So far in this chapter, we’ve demonstrated that it’s quite possible that, if either a solar or lunar eclipse occurs, there will be another one six months later. Then, in the last post we showed that, if a lunar eclipse happens, it’s possible (although unlikely) that there can be another one five months later. In this post, we’ll explore whether or not, for lunar eclipses, you can have two separated by seven months.
The procedure will be the same as in the last post. First we’ll determine the motion of the luminaries, taking into account the discrepancies due to the anomalies, as well as the differences between mean and true syzygy, and then compare those to the eclipse windows which we’ll again recalculate for this situation.
To begin, we’ll again turn to our Table of Mean Syzygies, and find that the motion of the sun in ecliptic longitude over seven months is $203;45º$ which will also be true for the moon. In the same time, the moon will move $180;43º$ about its epicycle.
Let’s again consider the diagram we constructed for lunar eclipses in the first post for this chapter:
Here, we can see that if the sun was at $A$ and it moved $203;45º$, it would be between $C$ and $D$, making an eclipse tentatively possible.

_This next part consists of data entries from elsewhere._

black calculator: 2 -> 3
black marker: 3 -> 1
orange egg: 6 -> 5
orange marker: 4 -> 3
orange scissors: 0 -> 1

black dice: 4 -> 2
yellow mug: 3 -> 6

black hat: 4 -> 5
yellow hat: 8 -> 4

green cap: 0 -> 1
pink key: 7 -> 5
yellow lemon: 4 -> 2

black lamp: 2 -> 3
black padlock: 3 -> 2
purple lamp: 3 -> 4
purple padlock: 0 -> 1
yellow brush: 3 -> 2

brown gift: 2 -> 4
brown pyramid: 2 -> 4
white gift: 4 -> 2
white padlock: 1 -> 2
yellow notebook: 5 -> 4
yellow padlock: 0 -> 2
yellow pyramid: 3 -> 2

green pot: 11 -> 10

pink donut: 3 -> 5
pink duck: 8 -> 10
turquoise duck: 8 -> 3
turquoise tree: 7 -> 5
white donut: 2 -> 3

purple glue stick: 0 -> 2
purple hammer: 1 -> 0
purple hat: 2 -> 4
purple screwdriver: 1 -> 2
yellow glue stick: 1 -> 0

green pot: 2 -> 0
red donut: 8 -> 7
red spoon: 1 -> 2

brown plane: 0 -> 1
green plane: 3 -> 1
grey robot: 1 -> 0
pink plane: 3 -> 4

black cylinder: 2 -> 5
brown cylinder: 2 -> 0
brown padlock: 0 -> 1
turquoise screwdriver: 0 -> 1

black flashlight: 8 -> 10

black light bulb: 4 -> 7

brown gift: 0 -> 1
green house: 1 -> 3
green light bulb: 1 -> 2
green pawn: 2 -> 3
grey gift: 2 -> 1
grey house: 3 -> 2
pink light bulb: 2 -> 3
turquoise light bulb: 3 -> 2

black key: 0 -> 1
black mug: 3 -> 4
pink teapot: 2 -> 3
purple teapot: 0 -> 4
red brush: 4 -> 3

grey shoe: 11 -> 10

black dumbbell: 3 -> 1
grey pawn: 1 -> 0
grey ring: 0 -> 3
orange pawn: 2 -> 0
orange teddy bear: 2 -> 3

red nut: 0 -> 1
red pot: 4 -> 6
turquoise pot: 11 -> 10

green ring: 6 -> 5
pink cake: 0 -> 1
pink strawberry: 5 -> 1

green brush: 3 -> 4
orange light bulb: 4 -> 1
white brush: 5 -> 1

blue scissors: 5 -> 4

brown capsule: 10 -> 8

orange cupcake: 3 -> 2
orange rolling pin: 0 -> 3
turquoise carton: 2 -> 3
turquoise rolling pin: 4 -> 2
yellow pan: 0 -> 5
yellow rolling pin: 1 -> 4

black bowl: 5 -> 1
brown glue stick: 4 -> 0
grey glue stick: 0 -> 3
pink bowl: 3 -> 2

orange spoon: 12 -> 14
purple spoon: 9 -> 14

However, if we started the sun at B, then $203;45º$ later would put it well post point $D$ and outside any possible eclipse window. Thus, we’ll want to do the opposite of what we did in the last post and minimize the solar motion over this time period.
Thus, we’ll split the $203;45º$ of motion into two equal parts of $101;52,30º$ on either side of apogee or at $101;52,30º$ and $258;07,30º$. Popping those values into our Solar Anomaly Table, we find an anomaly of $2;21,02º$ in each direction for a total difference in anomaly of $4;42,04º$ which I’ll round to a nice even $4;42º$. Again, we’ve minimized the solar motion here, so this subtracts from the mean motion.
Similarly, we can determine the anomalistic motion of the moon. In this case, we’ll want to maximize the lunar motion, so we’ll want to choose the moon to be near perigee and again dividing its motion on the epicycle into two even pieces of $90;21,30º$ which would mean positions at $89;28,30º$ and $270;21,30º$
Looking that up in our Table of Lunar Anomaly and interpolating, I come up with an anomaly of $4;58,44º$ in either direction which leads to a total difference from the mean motion of $9;57,28º$ which Ptolemy rounds up to $9;58º$. In this case, we’re maximizing the lunar motion, so this is the increment of motion in addition to the mean motion.
Taking these effects of anomaly together, the moon will be ahead of the mean position by $9;58º$ and the sun short of the mean position by $4;42º$ for a total separation between them of $14;40º$ when the mean conjunction happens.
From that, we can determine how much earlier the true conjunction would have happened by dividing that gap by $12$ as we’ve seen previously. Doing so, I find that the true conjunction should have happened $1;13,20º$ earlier. The sum of the sun’s anomaly and this distance, is the total distance before the mean conjunction that the true conjunction would have occurred. In other words $5;55º$ before the mean.
We will next apply that same amount of shortfall to the motion on the moon’s circle which we again get from the Table of Mean Syzygies where we see that the moon would have moved $214;41,39º$. Subtracting out the $5;55º$, we find that the moon would have moved $208;46,39º$ which Ptolemy rounds up to $208;47º$.
This again needs to get compared to the eclipse window and, as with the last post, we know that the moon won’t be at apogee during the potential window and will again be somewhere closer to its mean distance. As such, Ptolemy again uses the eclipse windows we discussed in the last post:
In this case, the distance from $A$ to $D$ is
$$23;00º + 157;00º + 23;00º = 203;00º$$
Thus, we can clearly see that the second true conjunction would not happen within the eclipse window as it would be $\approx 5 \frac{1}{2}º$ past it. Therefore, Ptolemy concludes that two lunar eclipses cannot happen separated by seven months.